The building is now officially The William J. Willett Nassau County Police Headquarters named for the Glen Cove native and Navy veteran, who in 1953 joined the police department.
On Tuesday, Nassau leaders and members of William J. Willett's family gathered in Mineola for a ceremony to rename police headquarters.
"It's a great testament of all the sacrificing and dedication that he put forward to the county of Nassau. Bill, we are so proud of you," said wife Floretta Willett.
"With the naming of headquarters, my father, those who weren't in his presence of Bill Willett will be invoked to inquire who he was and his legacy will live on forever," said Willet's son, Daniel.
"His father and his friends said, 'Forget about it, don't do it.' At that time, the department already had it's 'quota' of people of color," said Nassau County Executive Laura Curran.
"We welcome all to this police department today and it is because of the trailblaze of Bill Willet that set the groundwork that makes that happen today," said Nassau Police Commissioner Patrick Ryder.

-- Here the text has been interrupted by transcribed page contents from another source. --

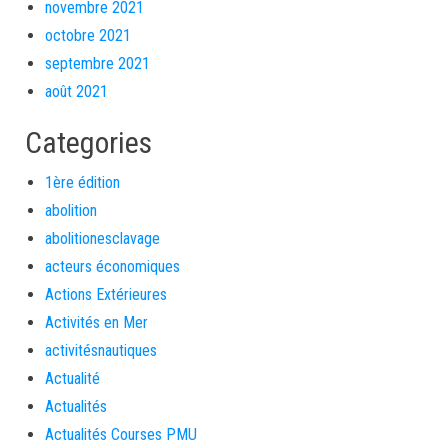
novembre 2021
octobre 2021
septembre 2021
août 2021
Categories
1ère édition
abolition
abolitionesclavage
acteurs économiques
Actions Extérieures
Activités en Mer
activitésnautiques
Actualité
Actualités
Actualités Courses PMU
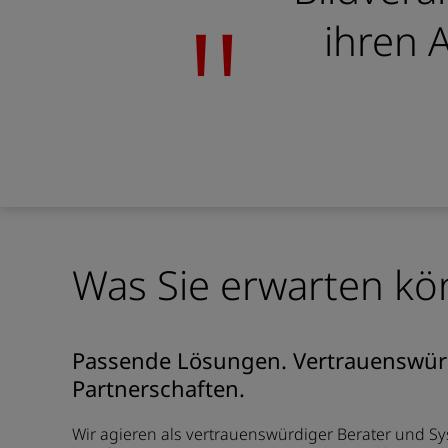
ihren 
Was Sie erwarten k
Passende Lösungen. Vertrauenswürd
Partnerschaften.
Wir agieren als vertrauenswürdiger Berater und Sy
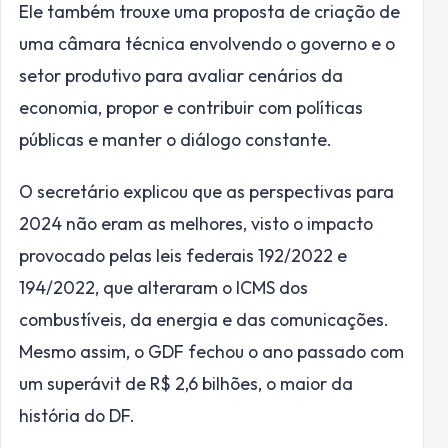
Ele também trouxe uma proposta de criação de
uma câmara técnica envolvendo o governo e o
setor produtivo para avaliar cenários da
economia, propor e contribuir com políticas
públicas e manter o diálogo constante.
O secretário explicou que as perspectivas para
2024 não eram as melhores, visto o impacto
provocado pelas leis federais 192/2022 e
194/2022, que alteraram o ICMS dos
combustíveis, da energia e das comunicações.
Mesmo assim, o GDF fechou o ano passado com
um superávit de R$ 2,6 bilhões, o maior da
história do DF.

Willett rose through the ranks of the department and ultimately became the first Black police commissioner in the history of Long Island, and Nassau Police says it's building on that legacy. They have 103 sworn officers who are Black, 25 who are Asian and 185 who are Hispanic.
"He made a decision to make his life meaningful. He made a decision to make a difference," said son Blake Willett.
And now Willett's name and legacy are a permanent part of Nassau County's past and present.
"If you really believe in who he was and what he was trying to accomplish, through all the adversity, it is now your turn," said Dan Willett.
There was one rank Commissioner Willett did not have, which was that of detective.
He was promoted to detective during the ceremony and his shield number, 1029 was retired -- it will never be worn again by another officer in Nassau County.